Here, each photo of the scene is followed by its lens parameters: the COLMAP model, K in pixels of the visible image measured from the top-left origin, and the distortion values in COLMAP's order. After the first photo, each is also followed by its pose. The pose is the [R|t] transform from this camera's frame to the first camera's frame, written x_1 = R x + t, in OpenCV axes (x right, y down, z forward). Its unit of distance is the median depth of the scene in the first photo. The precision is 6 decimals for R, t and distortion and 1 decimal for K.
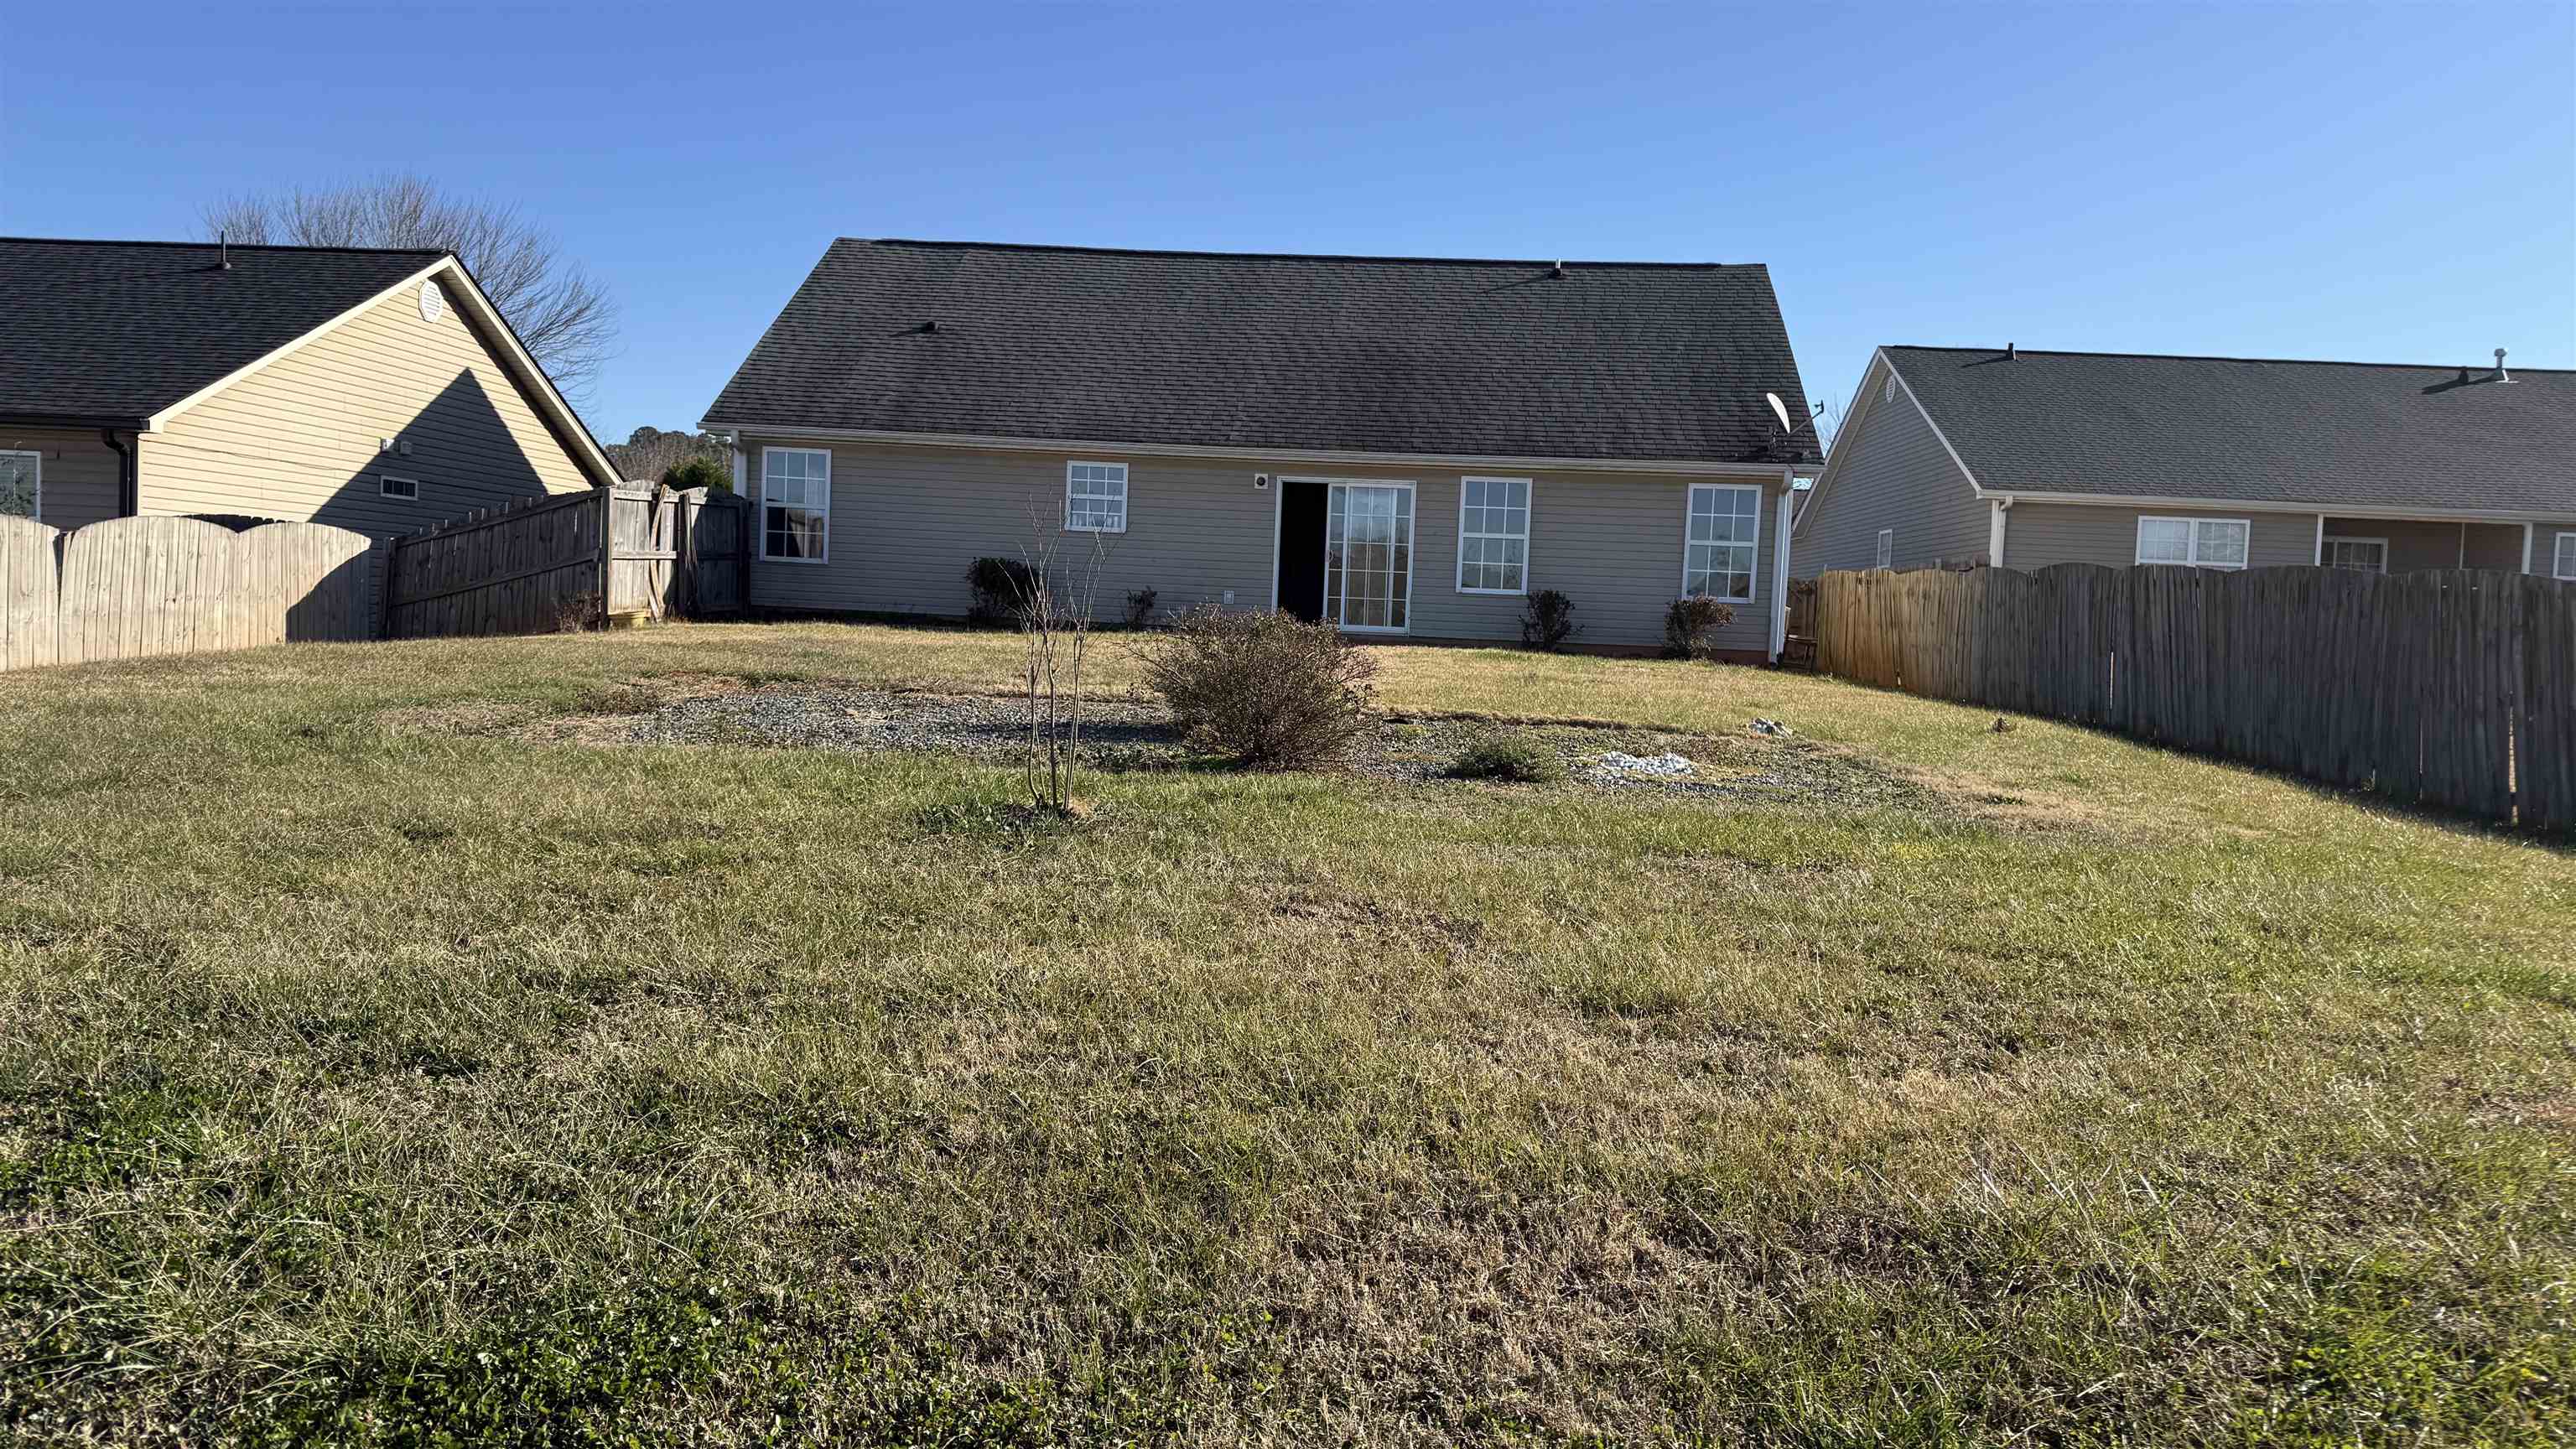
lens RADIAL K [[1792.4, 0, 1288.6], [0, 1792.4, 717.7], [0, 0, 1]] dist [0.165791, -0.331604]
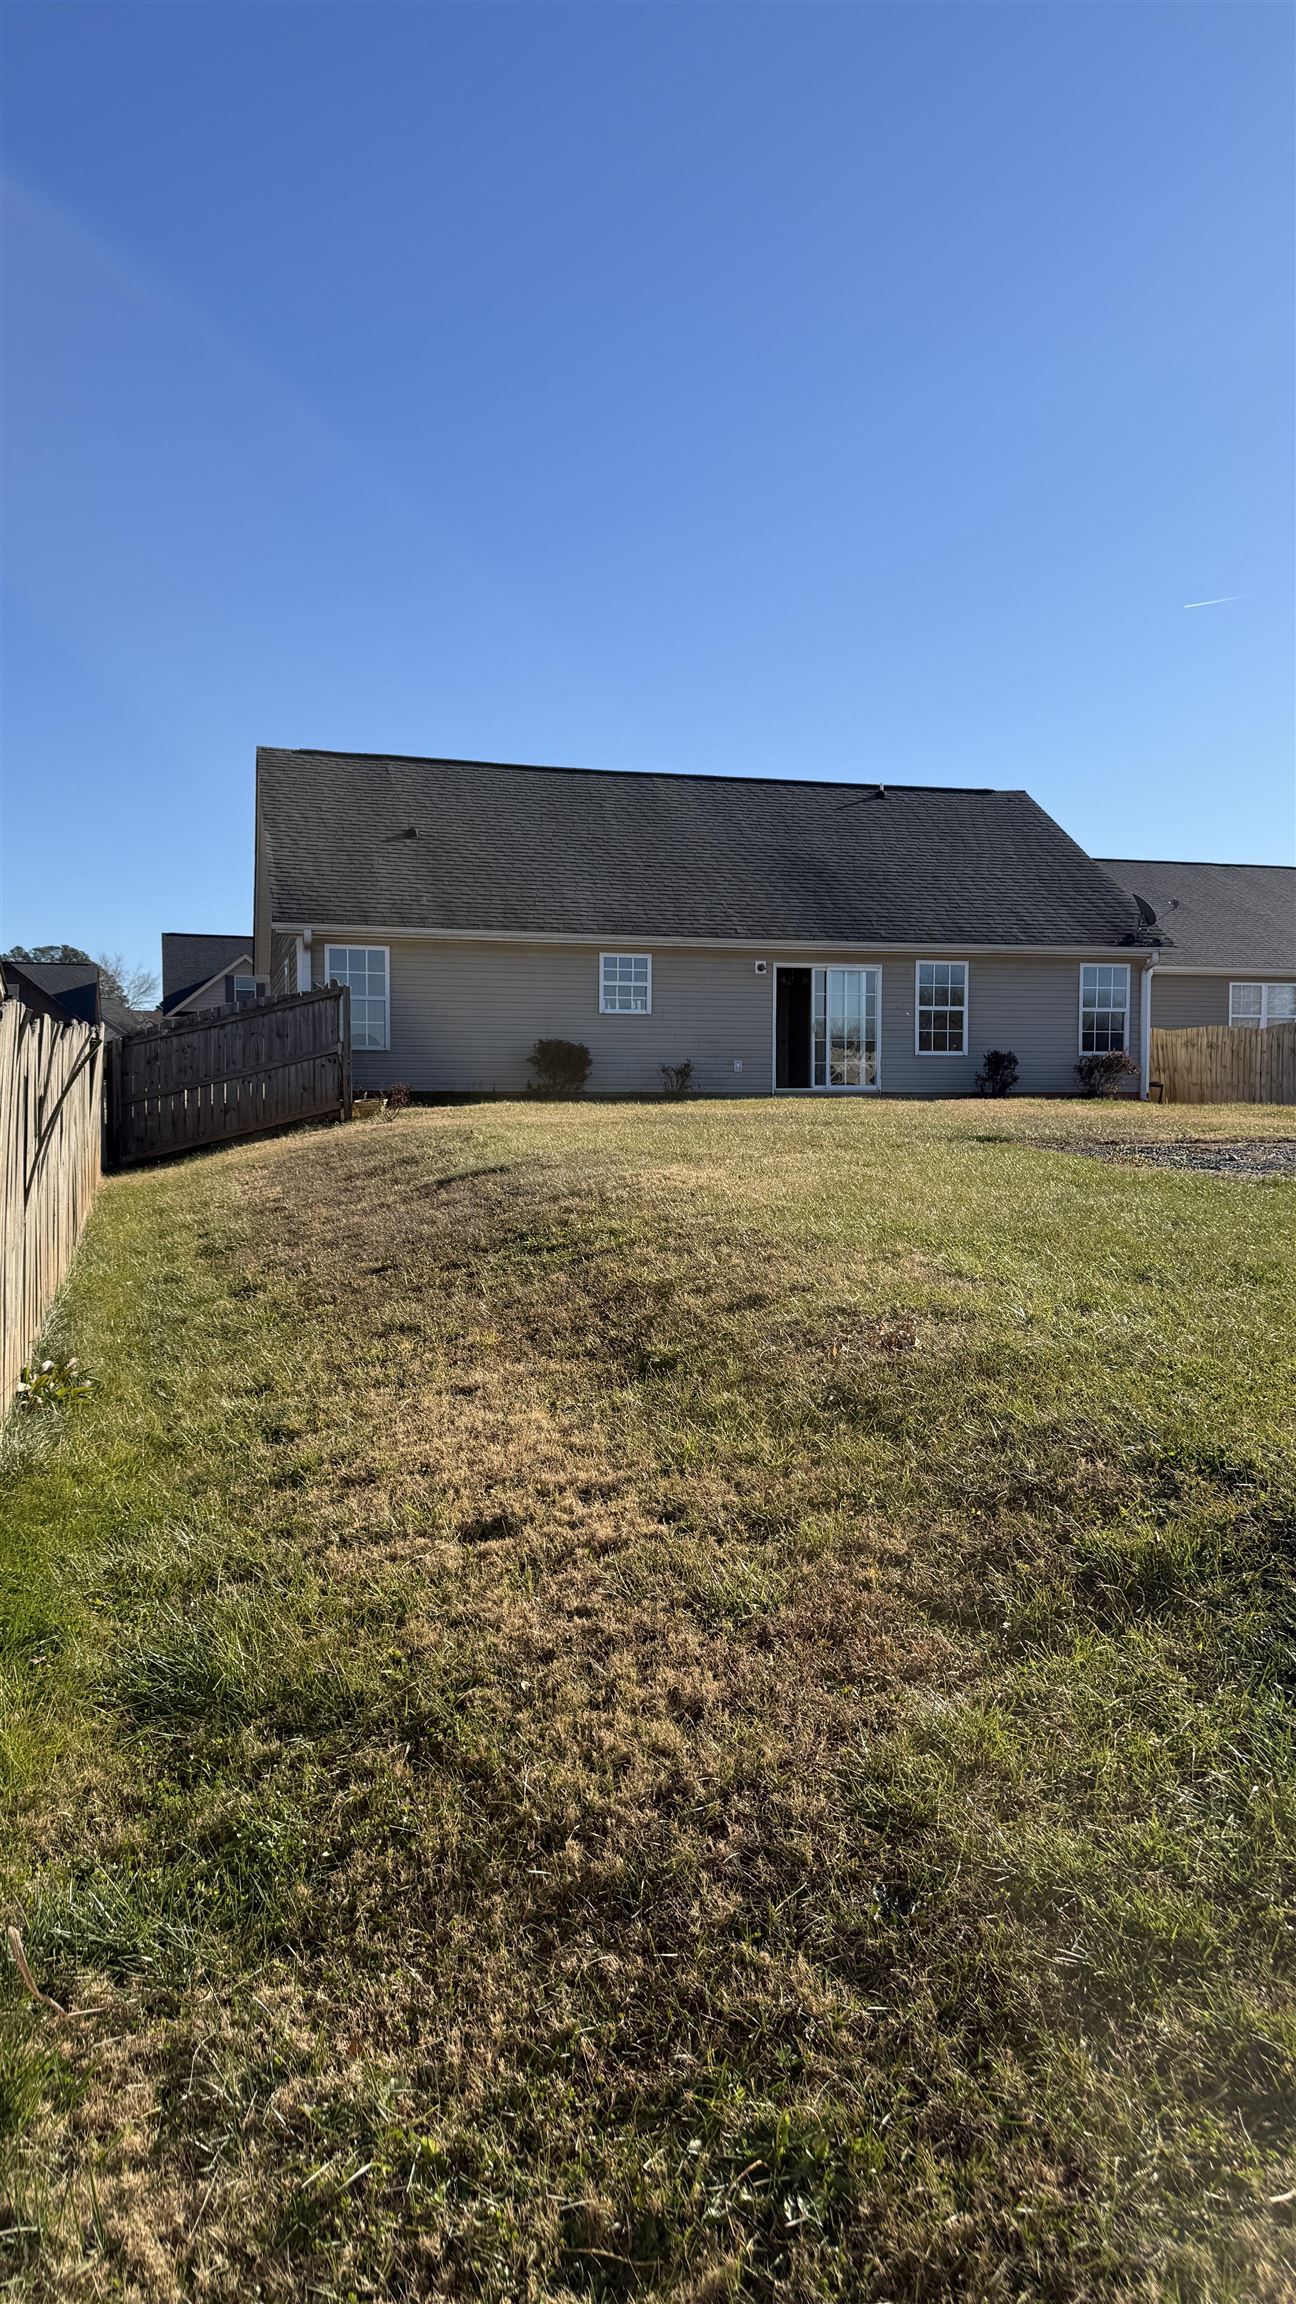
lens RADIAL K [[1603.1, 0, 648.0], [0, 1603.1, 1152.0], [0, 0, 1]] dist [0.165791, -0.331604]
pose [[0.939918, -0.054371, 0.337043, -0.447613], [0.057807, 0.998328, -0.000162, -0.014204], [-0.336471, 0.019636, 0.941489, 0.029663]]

### What to produce
Copy out every line above word for word, leaving the pictures out of your answer.

### Answer to the exercise
Here, each photo of the scene is followed by its lens parameters: the COLMAP model, K in pixels of the visible image measured from the top-left origin, and the distortion values in COLMAP's order. After the first photo, each is also followed by its pose. The pose is the [R|t] transform from this camera's frame to the first camera's frame, written x_1 = R x + t, in OpenCV axes (x right, y down, z forward). Its unit of distance is the median depth of the scene in the first photo. The precision is 6 decimals for R, t and distortion and 1 decimal for K.
lens RADIAL K [[1792.4, 0, 1288.6], [0, 1792.4, 717.7], [0, 0, 1]] dist [0.165791, -0.331604]
lens RADIAL K [[1603.1, 0, 648.0], [0, 1603.1, 1152.0], [0, 0, 1]] dist [0.165791, -0.331604]
pose [[0.939918, -0.054371, 0.337043, -0.447613], [0.057807, 0.998328, -0.000162, -0.014204], [-0.336471, 0.019636, 0.941489, 0.029663]]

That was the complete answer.